Work instruction: What are the lines, copied exactly, from the one containing "19: (230, 24)" through the final line of the material? Leave the pictures out.

Source information:
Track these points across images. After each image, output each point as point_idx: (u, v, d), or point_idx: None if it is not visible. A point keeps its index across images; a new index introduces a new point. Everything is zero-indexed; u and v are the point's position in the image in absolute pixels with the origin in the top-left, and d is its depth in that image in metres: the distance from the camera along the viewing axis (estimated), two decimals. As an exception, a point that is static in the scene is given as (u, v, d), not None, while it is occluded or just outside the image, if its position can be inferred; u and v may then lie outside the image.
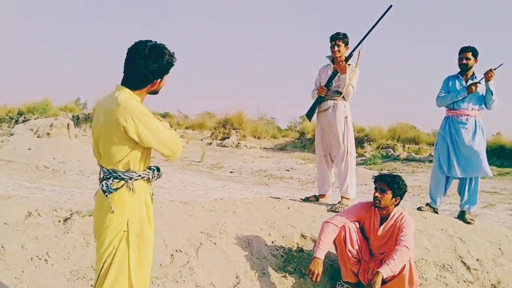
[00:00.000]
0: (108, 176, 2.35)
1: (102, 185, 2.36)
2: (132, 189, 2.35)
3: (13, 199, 4.31)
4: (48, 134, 13.76)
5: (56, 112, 24.60)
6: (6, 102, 28.59)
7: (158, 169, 2.55)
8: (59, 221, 3.96)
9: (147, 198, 2.45)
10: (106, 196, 2.33)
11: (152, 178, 2.48)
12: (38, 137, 13.79)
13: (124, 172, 2.34)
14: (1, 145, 12.99)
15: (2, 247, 3.46)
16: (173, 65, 2.43)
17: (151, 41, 2.35)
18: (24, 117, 24.04)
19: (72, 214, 4.07)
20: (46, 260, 3.42)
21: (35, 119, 18.99)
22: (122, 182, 2.34)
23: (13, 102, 27.84)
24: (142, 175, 2.40)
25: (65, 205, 4.30)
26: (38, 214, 4.01)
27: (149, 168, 2.48)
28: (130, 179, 2.35)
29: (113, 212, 2.31)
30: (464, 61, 5.07)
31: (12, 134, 14.24)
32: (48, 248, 3.54)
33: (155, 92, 2.48)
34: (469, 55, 5.05)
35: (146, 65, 2.30)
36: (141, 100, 2.40)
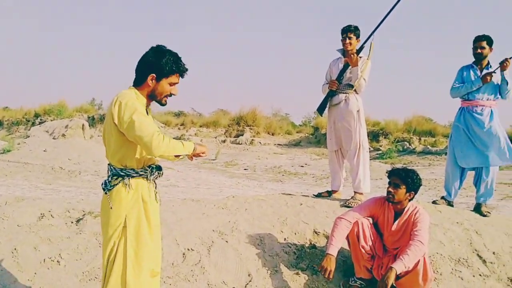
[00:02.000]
0: (110, 174, 2.48)
1: (103, 183, 2.50)
2: (129, 185, 2.42)
3: (26, 201, 4.35)
4: (63, 135, 13.93)
5: (72, 113, 24.79)
6: (23, 105, 28.95)
7: (159, 168, 2.60)
8: (72, 222, 3.98)
9: (144, 194, 2.49)
10: (106, 193, 2.46)
11: (151, 176, 2.52)
12: (53, 138, 13.97)
13: (121, 169, 2.43)
14: (18, 147, 13.18)
15: (15, 249, 3.49)
16: (176, 71, 2.45)
17: (165, 47, 2.46)
18: (40, 119, 24.29)
19: (84, 214, 4.09)
20: (58, 262, 3.44)
21: (51, 121, 19.20)
22: (119, 179, 2.43)
23: (29, 104, 28.15)
24: (140, 173, 2.46)
25: (78, 206, 4.32)
26: (51, 215, 4.04)
27: (149, 166, 2.53)
28: (127, 176, 2.43)
29: (111, 208, 2.42)
30: (479, 50, 4.97)
31: (28, 136, 14.43)
32: (61, 249, 3.56)
33: (156, 99, 2.51)
34: (484, 43, 4.95)
35: (145, 60, 2.43)
36: (146, 103, 2.48)
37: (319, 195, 5.23)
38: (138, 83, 2.46)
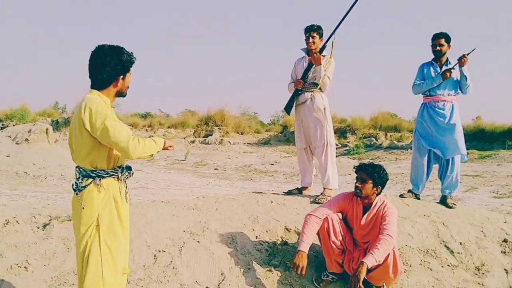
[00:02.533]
0: (79, 176, 2.50)
1: (73, 184, 2.52)
2: (100, 185, 2.46)
3: (-10, 207, 4.22)
4: (27, 140, 13.54)
5: (35, 118, 24.21)
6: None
7: (129, 168, 2.65)
8: (38, 228, 3.89)
9: (116, 194, 2.53)
10: (77, 194, 2.48)
11: (121, 176, 2.56)
12: (16, 143, 13.57)
13: (92, 170, 2.47)
14: (-21, 154, 12.74)
15: (-20, 257, 3.38)
16: (133, 62, 2.56)
17: (107, 44, 2.51)
18: (2, 124, 23.62)
19: (51, 219, 4.00)
20: (26, 268, 3.36)
21: (13, 125, 18.66)
22: (90, 179, 2.46)
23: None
24: (111, 173, 2.51)
25: (44, 211, 4.22)
26: (16, 221, 3.93)
27: (119, 167, 2.58)
28: (98, 177, 2.47)
29: (83, 208, 2.44)
30: (438, 48, 5.10)
31: (-10, 142, 13.96)
32: (28, 256, 3.47)
33: (122, 94, 2.61)
34: (442, 41, 5.08)
35: (107, 63, 2.45)
36: (110, 101, 2.54)
37: (289, 193, 5.27)
38: (103, 86, 2.50)
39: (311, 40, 4.92)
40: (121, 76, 2.51)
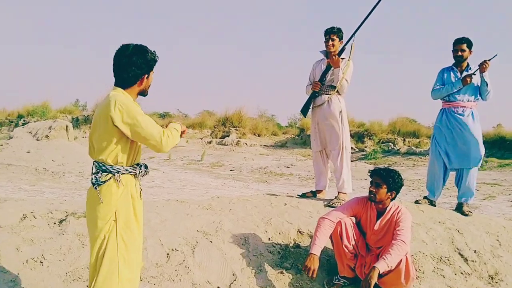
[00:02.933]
0: (97, 170, 2.52)
1: (92, 178, 2.55)
2: (119, 181, 2.50)
3: (9, 202, 4.30)
4: (47, 136, 13.76)
5: (56, 115, 24.57)
6: (6, 106, 28.65)
7: (146, 166, 2.70)
8: (54, 223, 3.95)
9: (133, 191, 2.58)
10: (95, 188, 2.51)
11: (139, 173, 2.62)
12: (37, 139, 13.79)
13: (112, 165, 2.51)
14: (0, 149, 12.99)
15: (-3, 250, 3.45)
16: (156, 61, 2.61)
17: (132, 43, 2.56)
18: (24, 121, 24.04)
19: (67, 215, 4.07)
20: (41, 262, 3.42)
21: (34, 122, 18.98)
22: (110, 175, 2.50)
23: (12, 106, 27.89)
24: (129, 170, 2.56)
25: (60, 207, 4.29)
26: (34, 216, 4.00)
27: (137, 164, 2.64)
28: (118, 173, 2.51)
29: (101, 202, 2.48)
30: (459, 53, 5.05)
31: (11, 137, 14.23)
32: (44, 250, 3.53)
33: (144, 93, 2.66)
34: (464, 46, 5.02)
35: (132, 62, 2.50)
36: (133, 99, 2.58)
37: (303, 196, 5.27)
38: (128, 84, 2.56)
39: (330, 42, 4.91)
40: (146, 75, 2.58)
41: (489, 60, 4.86)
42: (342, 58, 4.92)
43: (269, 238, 4.10)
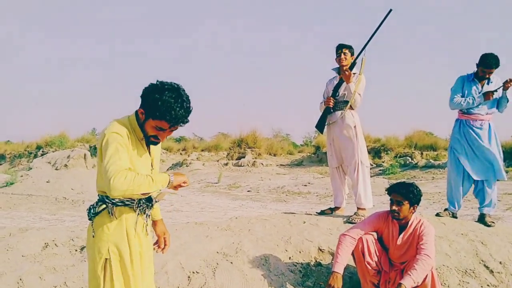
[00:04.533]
0: (96, 201, 2.30)
1: (87, 209, 2.31)
2: (112, 214, 2.23)
3: (30, 231, 4.35)
4: (65, 165, 13.94)
5: (73, 144, 24.93)
6: (24, 138, 29.19)
7: (149, 200, 2.38)
8: (76, 250, 3.98)
9: (129, 226, 2.28)
10: (90, 219, 2.29)
11: (138, 207, 2.30)
12: (56, 169, 13.98)
13: (107, 196, 2.23)
14: (21, 180, 13.19)
15: (21, 279, 3.48)
16: (161, 117, 2.16)
17: (176, 85, 2.22)
18: (43, 151, 24.40)
19: (88, 242, 4.09)
20: (64, 290, 3.43)
21: (52, 152, 19.25)
22: (104, 206, 2.25)
23: (31, 138, 28.39)
24: (126, 202, 2.27)
25: (81, 234, 4.32)
26: (55, 244, 4.04)
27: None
28: (112, 204, 2.24)
29: (93, 236, 2.24)
30: (487, 76, 4.97)
31: (31, 168, 14.45)
32: (66, 278, 3.55)
33: (147, 140, 2.29)
34: (493, 70, 4.94)
35: (144, 89, 2.21)
36: (141, 135, 2.28)
37: (322, 213, 5.23)
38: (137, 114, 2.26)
39: (342, 56, 4.93)
40: (142, 111, 2.21)
41: None
42: (354, 73, 4.93)
43: (289, 257, 4.06)
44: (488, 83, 5.00)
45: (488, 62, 4.90)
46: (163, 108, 2.12)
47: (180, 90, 2.19)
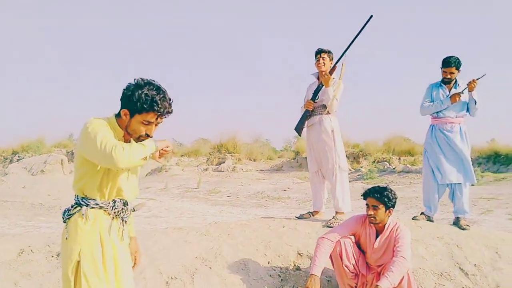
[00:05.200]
0: (72, 204, 2.29)
1: (62, 212, 2.31)
2: (85, 216, 2.21)
3: (5, 237, 4.28)
4: (42, 171, 13.76)
5: (50, 149, 24.57)
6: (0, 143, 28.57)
7: (125, 204, 2.35)
8: (52, 256, 3.93)
9: (102, 230, 2.25)
10: (64, 222, 2.27)
11: (112, 210, 2.28)
12: (32, 175, 13.78)
13: (82, 198, 2.24)
14: (-4, 186, 12.95)
15: (-5, 286, 3.42)
16: (148, 109, 2.19)
17: (153, 81, 2.26)
18: (19, 156, 23.98)
19: (65, 248, 4.04)
20: (40, 297, 3.38)
21: (29, 157, 18.94)
22: (78, 208, 2.24)
23: (6, 143, 27.80)
24: (100, 205, 2.25)
25: (58, 240, 4.26)
26: (31, 250, 3.98)
27: (113, 200, 2.31)
28: (86, 206, 2.23)
29: (66, 239, 2.21)
30: (448, 76, 5.12)
31: (6, 174, 14.20)
32: (41, 285, 3.51)
33: (141, 140, 2.26)
34: (453, 69, 5.07)
35: (123, 90, 2.23)
36: (124, 137, 2.29)
37: (301, 217, 5.26)
38: (119, 114, 2.26)
39: (321, 61, 4.99)
40: (126, 111, 2.22)
41: (477, 79, 4.95)
42: (333, 78, 4.98)
43: (268, 262, 4.08)
44: (455, 87, 5.16)
45: (447, 61, 5.09)
46: (148, 100, 2.17)
47: (158, 85, 2.26)
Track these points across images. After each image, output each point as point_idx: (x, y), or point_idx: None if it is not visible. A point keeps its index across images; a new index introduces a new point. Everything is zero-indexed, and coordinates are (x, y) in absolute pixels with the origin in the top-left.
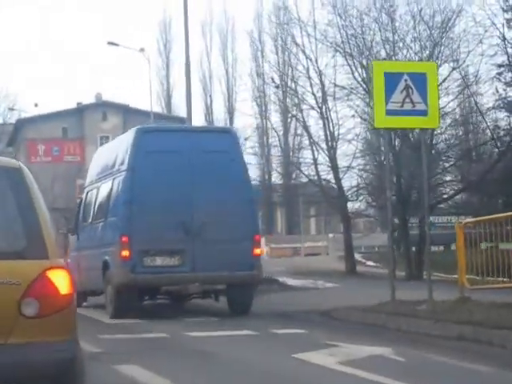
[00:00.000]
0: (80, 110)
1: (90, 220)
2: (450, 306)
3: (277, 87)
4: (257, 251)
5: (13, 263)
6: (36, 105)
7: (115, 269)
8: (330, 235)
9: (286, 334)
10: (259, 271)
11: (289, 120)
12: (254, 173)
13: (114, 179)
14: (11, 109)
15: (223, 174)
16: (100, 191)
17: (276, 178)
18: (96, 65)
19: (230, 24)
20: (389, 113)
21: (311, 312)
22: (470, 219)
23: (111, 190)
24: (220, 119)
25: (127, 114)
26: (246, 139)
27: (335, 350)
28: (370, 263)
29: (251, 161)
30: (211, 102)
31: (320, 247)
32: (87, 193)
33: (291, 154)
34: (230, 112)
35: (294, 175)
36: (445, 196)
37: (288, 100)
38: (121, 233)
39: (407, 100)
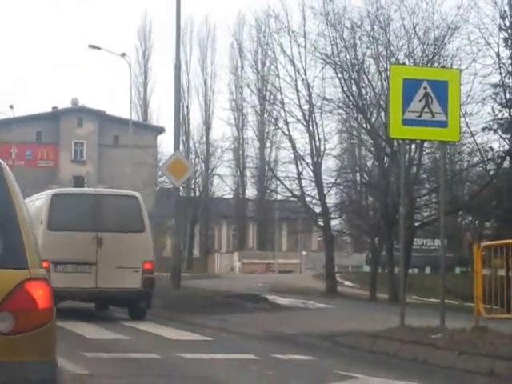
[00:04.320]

Reply:
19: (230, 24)
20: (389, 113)
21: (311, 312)
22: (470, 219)
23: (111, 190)
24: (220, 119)
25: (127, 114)
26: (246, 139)
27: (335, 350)
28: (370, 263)
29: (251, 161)
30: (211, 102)
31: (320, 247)
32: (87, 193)
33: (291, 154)
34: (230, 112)
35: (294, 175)
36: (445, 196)
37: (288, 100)
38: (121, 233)
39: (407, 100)
[00:04.320]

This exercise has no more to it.